Facebook COO Sheryl Sandberg has decided she doesn't like the word "bossy."
Last month, she and other prominent women, like Condoleezza Rice and Beyonce, collaborated to launch Ban Bossy, a campaign that claims the word disproportionately describes young women, damaging their confidence and desire to pursue leadership positions.
"When a little boy asserts himself, he's called a 'leader.' Yet when a little girl does the same, she risks being branded 'bossy,'" the website states.
While Sandberg's endeavor brings up worthwhile points about sexism and the lack of powerful women in the world, it has its haters. Some question the necessity of eradicating a word and even the campaign's overall effect on feminism. Others wonder if people truly call women "bossy" more often than men. Recently, libertarian feminist Cathy Young, writing for RealClearPolitics, called the ban a "bad remedy for a fictional problem."
Young's critique addresses some noticeable holes in the #banbossy logic, such as dubious research. But she swings and misses in one area: the gendered use of "bossy." Citing Google's analytics, she lists examples in which the word "bossy" describes both men and women. Further analysis, however, supports Sandberg's claim that women are called "bossy" much more frequently than men.

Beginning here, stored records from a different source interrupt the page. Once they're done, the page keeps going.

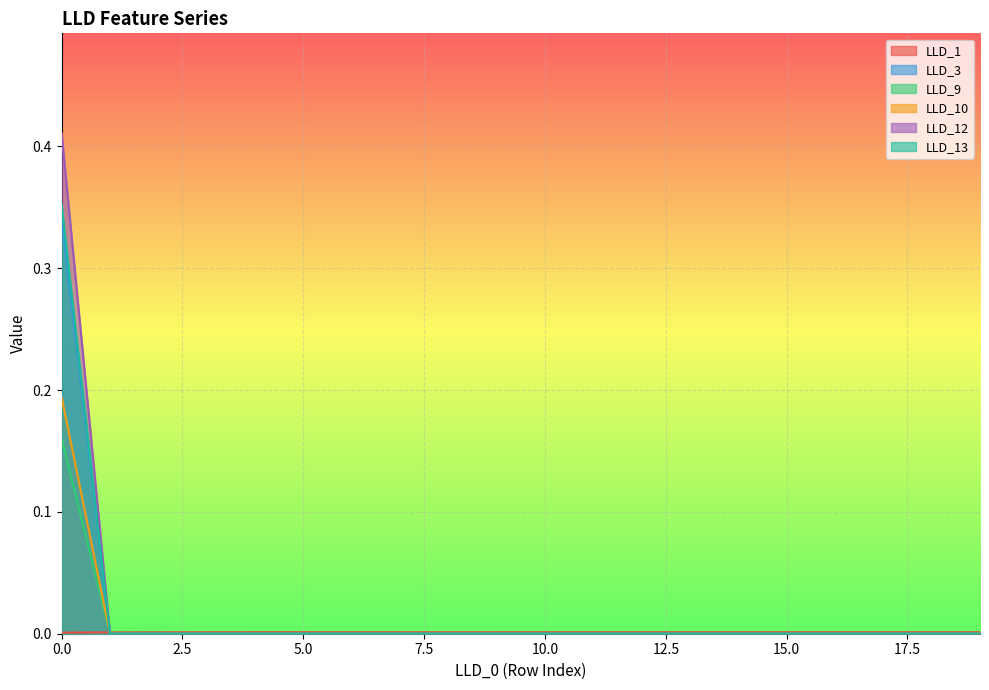

Where do LLD_1 and LLD_3 first cross each other?

0 and 1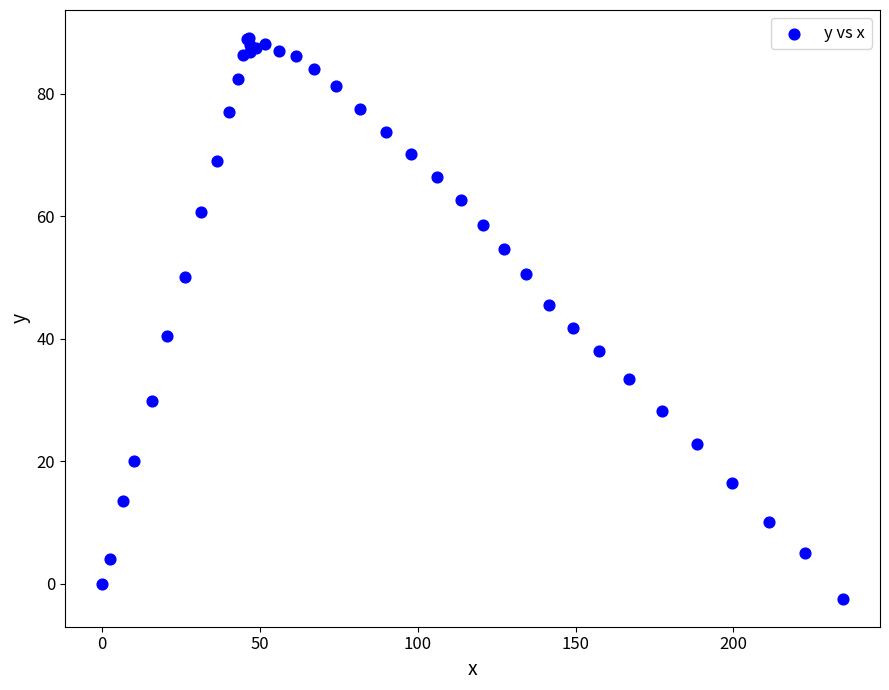

What Y value in the scatter plot is closest to 43?

41.7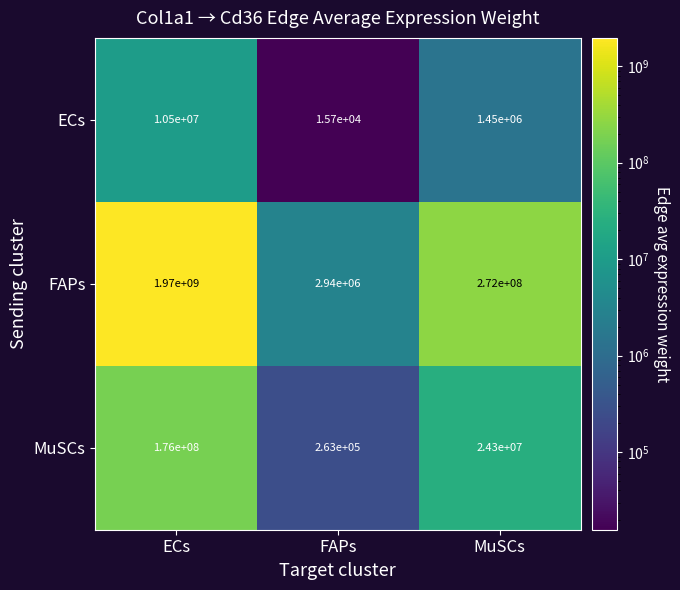

Which series has the largest total across all categories?

FAPs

On his blog, Nic Subtirelu, a third year Ph.D. student in applied linguistics at Georgia State University, expanded upon Young's tactics, searching Google for even more gendered phrases. He found that "bossy" refers to women about 1.5 times more frequently than men. The first chart below shows Young's search, and the second chart shows Subtirelu's.
These search methods are hardly an exact science though. Since different combinations of words could easily shift the findings, Subtirelu moved on to other techniques.
In further analyses, he searched Google's Ngram viewer, which shows the frequency of phrases in Google books. He also considered collocation, the idea that certain words have a higher probability of existing near other words. Both demonstrated, once again, that "bossy" describes women more often than men.
Still, these methods have their flaws. Google can only pick up on set phrases, not the context. For example, someone could say "you're being bossy" about a man or a woman. To remedy that, Subtirelu used the Corpus of Global Web-Based English, a database of the entire English language, to determine all the instances of "bossy" as an adjective. He then read them for interpretation.
"Language isn't necessarily completely random. Certain words tend to co-occur with other words. So if we ask the corpus ... we're actually looking across this astronomical variability [in English]. And we're taking them all into consideration as opposed to picking certain ones [like Google searches]," he told Business Insider.
His initial search yielded about 400 results. And after removing outliers (like a man named Mike Bossy), 101 examples remained — an acceptable, albeit small, sample size. He found that "bossy" describes women and girls three times as often as men and boys, shown in the graph below. (You can read Subtirelu's full post here.)
On top of that, corpera actually tend to mention women less than men. For example, the Corpus of Contemporary American English lists "he" 3,304,537 times, while “she” only 1,703,886 times, according to Subtirelu. In that case, three times as likely could even underestimate the rate that "bossy" refers to women.
Without much doubt, "bossy" is a gendered word. The data supports it. But in reality, that means little for the debate about banning its use.
"You could make an argument that any division in language that separates gender inherently reflects this ideology of sexism. Whether that's a problem or not is another question," Subtirelu said.